Pada dasarnya olah raga panjat tebing adalah suatu olah raga yang mengutamakan kelenturan, kekuatan atau daya tahan tubuh, kecerdikan, kerja sama team serta ketrampilan dan pengalaman setiap individu untuk menyiasati tebing itu sendiri. Dalam menambah ketinggian dengan memanfaatkan cacat batuan maupun rekahan atau celah yang terdapat ditebing tersebut serta pemanfaatan peralatan yang efektif dan efisien untuk mencapai puncak pemanjatan.
Sistem pemanjatan
System pemanjatan dibagi menjadi dua : *Himalayan system
Pemanjatan system Himalayan ini adalah pemanjatan yang dilakukan dengan cara terhubungnya antara titik start (ground) dengan pitch atau terminal terakhir pemanjatan, hubungan antara titik start dengan pitch adalah menggunakan tali transport, dimana tali tersebut adalah berfungsi supaya hubungan antara team pemanjat dengan team yang dibawah dapat terus berlangsung tali transport ini berfungsi juga sebagai lintasan pergantian team pemanjat juga sebagai jlur suplai peralatan ataupun yang lainnya
*Alpensystem
Lain halnya dengan system diatas, jadi antara titik start dengan pitch terakhir sama sekali tidak terhubung dengan tali transpot, sehingga jalur pemanjatan adalah sebagai jalur perjalanan yang tidak akan dilewati kembali oleh team yang dibawah.
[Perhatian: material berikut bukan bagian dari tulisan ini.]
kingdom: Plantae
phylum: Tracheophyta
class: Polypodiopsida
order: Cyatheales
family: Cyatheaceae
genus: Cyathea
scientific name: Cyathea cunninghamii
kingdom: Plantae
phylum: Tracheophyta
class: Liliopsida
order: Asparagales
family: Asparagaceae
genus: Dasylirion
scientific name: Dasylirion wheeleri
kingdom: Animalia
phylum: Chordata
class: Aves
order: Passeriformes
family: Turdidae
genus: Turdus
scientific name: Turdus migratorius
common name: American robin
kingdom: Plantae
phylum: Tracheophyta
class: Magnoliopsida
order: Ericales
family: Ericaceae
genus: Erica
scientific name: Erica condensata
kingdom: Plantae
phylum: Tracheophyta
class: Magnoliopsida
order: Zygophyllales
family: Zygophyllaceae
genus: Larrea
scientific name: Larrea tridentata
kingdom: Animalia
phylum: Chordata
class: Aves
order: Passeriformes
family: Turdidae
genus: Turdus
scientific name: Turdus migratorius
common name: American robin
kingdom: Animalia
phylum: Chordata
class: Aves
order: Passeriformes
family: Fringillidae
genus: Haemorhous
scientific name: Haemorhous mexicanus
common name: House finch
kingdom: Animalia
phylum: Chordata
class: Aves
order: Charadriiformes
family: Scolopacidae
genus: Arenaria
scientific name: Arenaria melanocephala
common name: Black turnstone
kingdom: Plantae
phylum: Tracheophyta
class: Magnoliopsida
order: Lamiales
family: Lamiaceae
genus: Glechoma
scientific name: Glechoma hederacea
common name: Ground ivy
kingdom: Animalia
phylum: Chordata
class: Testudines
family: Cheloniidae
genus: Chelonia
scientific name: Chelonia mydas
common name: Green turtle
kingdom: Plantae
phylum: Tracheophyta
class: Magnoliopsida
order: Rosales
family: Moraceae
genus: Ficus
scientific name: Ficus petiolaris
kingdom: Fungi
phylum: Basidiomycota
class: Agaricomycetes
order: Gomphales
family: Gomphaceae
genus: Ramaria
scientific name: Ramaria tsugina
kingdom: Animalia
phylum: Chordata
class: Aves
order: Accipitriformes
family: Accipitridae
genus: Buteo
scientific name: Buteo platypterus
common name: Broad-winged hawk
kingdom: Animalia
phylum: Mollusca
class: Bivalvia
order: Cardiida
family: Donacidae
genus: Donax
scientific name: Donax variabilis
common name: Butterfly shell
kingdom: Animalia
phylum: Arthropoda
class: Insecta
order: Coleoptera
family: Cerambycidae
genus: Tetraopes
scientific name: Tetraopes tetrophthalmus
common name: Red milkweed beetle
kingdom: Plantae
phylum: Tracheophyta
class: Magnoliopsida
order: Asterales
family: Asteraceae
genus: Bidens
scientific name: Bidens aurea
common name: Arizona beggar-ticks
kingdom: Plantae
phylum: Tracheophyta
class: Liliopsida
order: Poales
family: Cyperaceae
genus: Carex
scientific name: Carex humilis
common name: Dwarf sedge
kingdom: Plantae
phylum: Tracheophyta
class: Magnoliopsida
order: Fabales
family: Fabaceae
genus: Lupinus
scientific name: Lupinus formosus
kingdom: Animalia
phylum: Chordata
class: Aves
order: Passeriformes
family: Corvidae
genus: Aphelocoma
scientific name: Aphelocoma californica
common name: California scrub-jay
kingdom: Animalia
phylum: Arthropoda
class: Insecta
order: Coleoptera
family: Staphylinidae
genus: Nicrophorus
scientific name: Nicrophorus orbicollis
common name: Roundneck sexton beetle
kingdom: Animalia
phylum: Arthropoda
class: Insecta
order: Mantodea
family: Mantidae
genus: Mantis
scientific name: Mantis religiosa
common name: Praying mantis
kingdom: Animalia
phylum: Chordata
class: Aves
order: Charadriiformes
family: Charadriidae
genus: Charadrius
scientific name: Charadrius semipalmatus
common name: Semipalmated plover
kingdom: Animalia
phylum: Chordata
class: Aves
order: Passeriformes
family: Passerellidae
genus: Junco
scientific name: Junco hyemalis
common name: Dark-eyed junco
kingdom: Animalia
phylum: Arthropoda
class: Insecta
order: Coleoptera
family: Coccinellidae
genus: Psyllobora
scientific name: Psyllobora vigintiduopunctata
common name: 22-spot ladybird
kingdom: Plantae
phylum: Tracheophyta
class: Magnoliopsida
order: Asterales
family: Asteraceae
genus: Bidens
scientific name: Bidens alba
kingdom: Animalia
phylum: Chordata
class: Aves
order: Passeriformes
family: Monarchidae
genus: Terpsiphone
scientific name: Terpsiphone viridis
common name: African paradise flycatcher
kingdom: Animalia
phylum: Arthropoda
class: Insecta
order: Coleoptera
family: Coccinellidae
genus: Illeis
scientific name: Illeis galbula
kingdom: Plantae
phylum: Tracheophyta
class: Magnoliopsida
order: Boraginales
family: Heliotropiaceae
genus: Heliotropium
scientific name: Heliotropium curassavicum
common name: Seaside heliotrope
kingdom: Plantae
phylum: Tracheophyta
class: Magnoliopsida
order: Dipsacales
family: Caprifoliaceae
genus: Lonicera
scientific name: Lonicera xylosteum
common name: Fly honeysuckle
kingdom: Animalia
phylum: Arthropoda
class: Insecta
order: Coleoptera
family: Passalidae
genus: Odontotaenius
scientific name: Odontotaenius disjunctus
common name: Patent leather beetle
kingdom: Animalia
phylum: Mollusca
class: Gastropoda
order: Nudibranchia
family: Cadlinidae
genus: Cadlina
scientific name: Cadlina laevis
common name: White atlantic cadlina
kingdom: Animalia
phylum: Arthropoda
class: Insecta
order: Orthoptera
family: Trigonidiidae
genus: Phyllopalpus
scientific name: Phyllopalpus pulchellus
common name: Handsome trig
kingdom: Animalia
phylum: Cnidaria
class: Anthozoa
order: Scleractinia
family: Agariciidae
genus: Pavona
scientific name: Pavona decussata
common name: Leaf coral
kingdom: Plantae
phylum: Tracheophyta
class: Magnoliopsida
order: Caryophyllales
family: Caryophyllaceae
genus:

Maka pemanjatan dengan system ini benar-benar harus matang perencanaanya karena semua kebutuhan yang mendukung dalam pemanjatan tersubut harus dibawa pada saat itu juga.
Dan berikut ini tehnik saat melakukan olah raga Rock Climbing , Yuk mari disimak ya !
*Face Climbing
Teknik ini adalah teknik memanjat pada permukaan tebing yang masih memiliki tonjolan atau rongga yang memadai sebagai pijakan kaki ataupun pegangan tangan. Kesalahan utama pemula adalah menumpukan sebagian berat badannya pada pegangan tangan dan merapatkan badannya ke tebing. Seharusnya, berat badan justru ditumpukan pada kaki agar memberikan gaya gesekan dan kestabilan yang lebih baik.
*Slab Clambing
Istilah lain untuk teknik ini adalah friction climbing. Teknik ini di implementasikan pada permukaan tebing yang tidak terlalu vertikal dan memiliki kekasaran permukaan yang cukup. Pada dasarnya, slab climbing hanya mengandalkan gaya gesekan sebagai gaya penumpunya. Jangan lupa, penopangan beban secara maksimal tetap dilakukan pada kaki.
*Fissure Climbing
Berbeda dari sebelumnya, teknik ini dilakukan pada celah tebing. Celah akan digunakan secara maksimal oleh anggota badan yang seolah-olah berfungsi sebagai pasak. Adapun perluasan teknik ini antara lain sebagai berikut.
*Bridging
Jika kamu menemukan celah vertikal yang cukup besar pada permukaan tebing, lakukanlah teknik ini. Pada bridging, kedua tangan dan kedua kaki sama-sama digunakan sebagai pegangan pada celah vertikal tersebut. Posisikan badan dalam keadaaan mengangkang dengan kedua kaki tetap sebagai tumpuan. Untuk menjaga keseimbangan, gunakanlah bantuan kedua tangan.
*Jamming
Berkebalikan dari bridging, jamming bisa digunakan pada celah permukaan tebing yang tidak terlalu sederhana. Teknik ini merupakan teknik yang paling dasar dan mudah. Pendaki hanya perlu menyelipkan jari tangan, tangan, atau kaki pada celah tersebut.
*Chimneying
Untuk celah vertikal yang cukup lebar lainnnya, chimneying dapat digunakan. Caranya adalah dengan menyelipkan tubuh pada celah tebing dan menempatkan punggung pada salah satu sisi tebing. Untuk menjaga keseimbangan, posisikan sebelah kaki menempel di sisi depan tebing, sementara sebelah lainnya di sisi belakang. Tak lupa, kedua tangan juga ditempelkan pada tebing dan digunakan untuk membantu mendorong tubuh ke atas.
*Lay Back
Satu lagi teknik yang digunakan pada medan tebing dengan celah vertikal menggunakan tangan dan kaki adalah lay back. Untuk melakukannya, jari-hari tangan mengapit tepi celah tebing dengan memiringkan punggung sedemikian rupa. Hal ini dimaksudkan untuk menempatkan kedua keki pada tepi celah yang berlawanan. Tarik tangan ke belakang dengan kaki mendorong ke depan, lalu bergerak ke atas secara silih berganti.